You, my countrymen, publick debtors. Gentlemen, please to consider that no war can be carried on, no government kept up, without taxes, and heavy ones too; and consider what a situation you would soon be in, if there was no government. Could you sleep one night in peace? Could you call any thing your own one day? Therefore if you are wise you will most chearfully part with some of your wealth to secure the rest; for I am confident he is an enemy to himself and country too, that is backward in paying his taxes. Consider that it is not for us common people to be led into all the secrets of government. Surely we must believe that those which we have trusted at the helm of affairs does know best what sums is necessary to be raised from us for our good and protection; and I think we may rest assured that our legislature will not lay any needless burthens upon us; for my own part, I have that confidence in them that I am determined to pay my taxes as long as I have a copper left, or can raise it; for I am sure if the enemy should overcome, or government fails, I am gone finally.

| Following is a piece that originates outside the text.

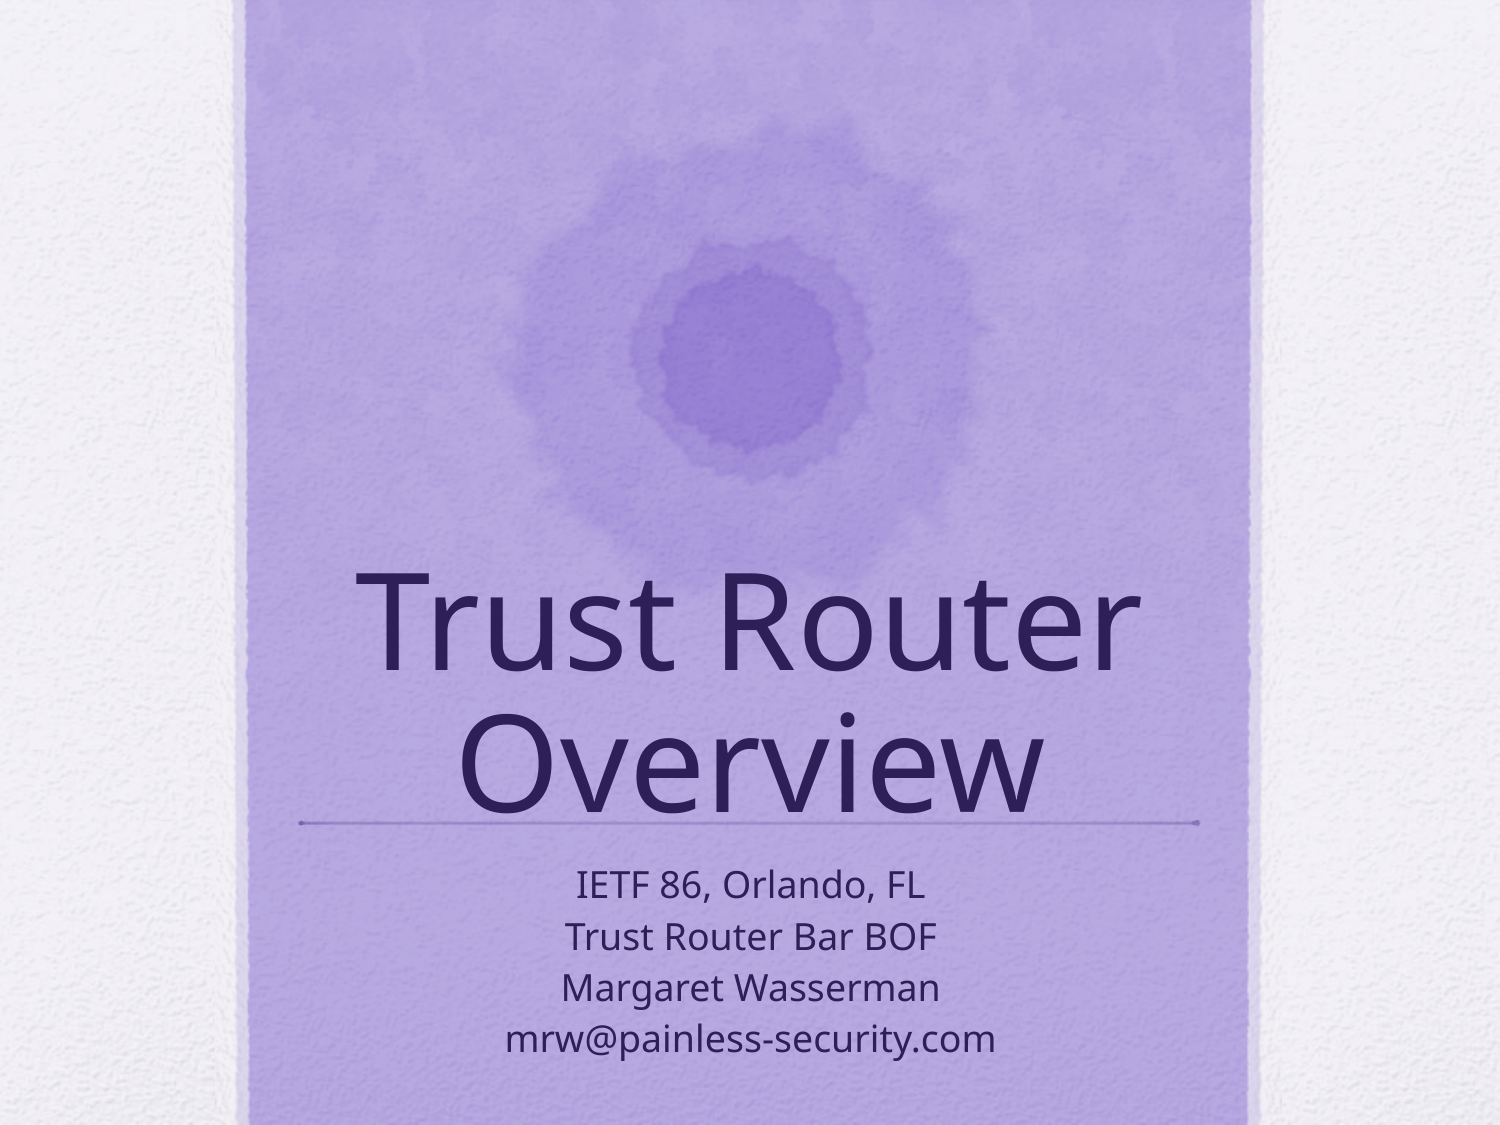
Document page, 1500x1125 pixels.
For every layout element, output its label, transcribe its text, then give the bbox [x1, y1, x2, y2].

You gentlemen that may be called private creditors, let me intreat of you to make use of every method to come at your rights and money, besides law. If it is a matter of dispute submit it to reference. If it is clear debt, exercise patience, bear and forbear with your poor debtors. Let nothing but the utmost necessity, let me say extremity, drive you to distress mankind at this doleful day. Cause not the cries of the poor and needy widow, fatherless and orphan children, to ascend up to heaven against you for distressing them in order to obtain cash to lay out in toys, to adorn your and families bodies with. Remember, O remember, a judgment day to come.
And now to you gentlemen debtors. I would have you remember those scripture sayings owe no man any thing, pay to all their dues. See that you pay to all their just dues, as fast as possible. If you have not cash turn out any thing you can possibly spare; yea, offer all you have to your creditors; and surely, if they are christians, and endowed with humane hearts, if they see you thus willing to distress yourselves to pay them, they will nobly refuse it and grant you longer day. Use them well, give them good language, and if possible deceive them not. Practice industry and good œconomy, for a creditor has hawk's eyes; and do not love to see their debtors struting about in fine rigging at their expence. Above all, remember the golden rule, do to all men as you would have them do to you again.